The Legislature wasn't as busy as it was last year passing last-minute legislation, but they were busy.
Here's a rundown of the activity seen in Lansing over the last two days.
New law in Michigan
- Putting limits on abortion coverage
Representatives in the House and Senate passed a voter-initiated law that bans abortion coverage in standard insurance plans. The petition drive for the voter-initiated law was organized by Right to Life of Michigan.
Starting in March, Michiganders will have to buy an additional rider should they want abortion coverage from their insurance provider.
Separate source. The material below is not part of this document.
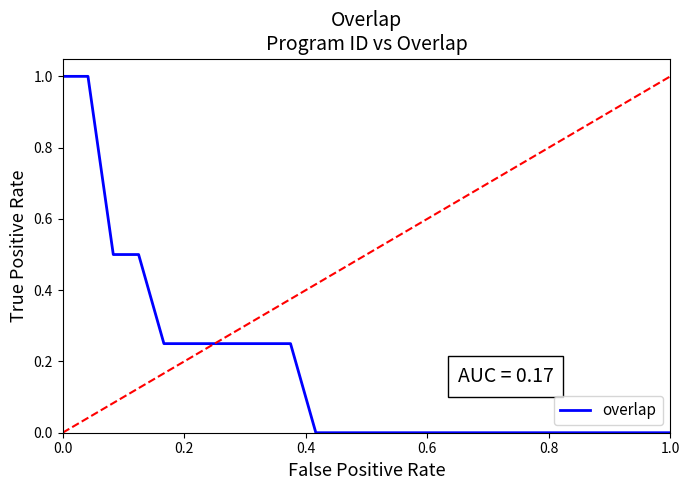

What is the maximum value shown in the chart?

1.0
Governor Snyder vetoed similar legislation last year, but voter-initiated laws cannot be vetoed.
On the way to the governor's desk
- More money for campaigns in Michigan
Both chambers passed a campaign finance bill that doubles contribution limits and allows issue ad donors to remain anonymous. The legislation is a response to Republican Secretary of State Ruth Johnson's proposal to require issue ads to disclose their donors.
- Requiring EpiPens in all schools
Schools will have to stock injectable epinephrine to help kids who have severe allergic reactions. The bills passed with bi-partisan support, but some opposed the measure saying it doesn't provide schools with extra funding to stock the medicine.
- Giving more clarity to mental health courts in Michigan
A series of bills were passed that authorize the creation of mental health courts. The bills also define and regulate mental health courts currently operating in the state. There are around 16 such courts. The goal is to manage the significant number of defendants entering the court system with mental health problems and who are deemed to be non-violent.
- Defining how autonomous driving would be allowed on Michigan roads
The bills define how autonomous driving will be allowed in Michigan. Among other things, the legislation allows autonomous driving on Michigan roads only when a human with a valid driver's license is present in the vehicle and can monitor how the vehicle is performing.
- Allowing medical marijuana to be sold in pharmacies should the federal government act
This bill would prepare Michigan should the federal government act to reclassify marijuana as a schedule II substance. The legislation, among other things, would allow authorized facilities to sell pharmaceutical-grade cannabis to licensed pharmacies for dispensing to eligible patients and allow for prescriptions to be written.
Close, but more action required
- Clarification on how patients can obtain medical marijuana
Bills (HB 4271, and HB 5104) passed the state House that would allow edible and topical forms of marijuana, and would allow medical marijuana dispensaries to operate once again in Michigan. The bills now go on to the state Senate.
- Expanding the Education Achievement Authority
That's the state-run authority authorized to take over failing school systems in the state. Presently, the system only operates in Detroit. New legislation is aimed at expanding how many schools the EAA can operate in Michigan.
- Suspicion-based drug testing for welfare recipients
It passed the state Senate and now awaits action in the House. The legislation would establish a pilot program that would allow drug tests of welfare recipients if their case worker suspects drug use.
- Laws aimed at aiding victims of human trafficking
Several bills were passed in the Senate that would clear some hurdles for victims of human trafficking. One would allow victims to present evidence of being trafficked before being prosecuted for prostitution. Another would allow victims to have their records cleared, and another would eliminate the statue of limitations on for any human trafficking offenses.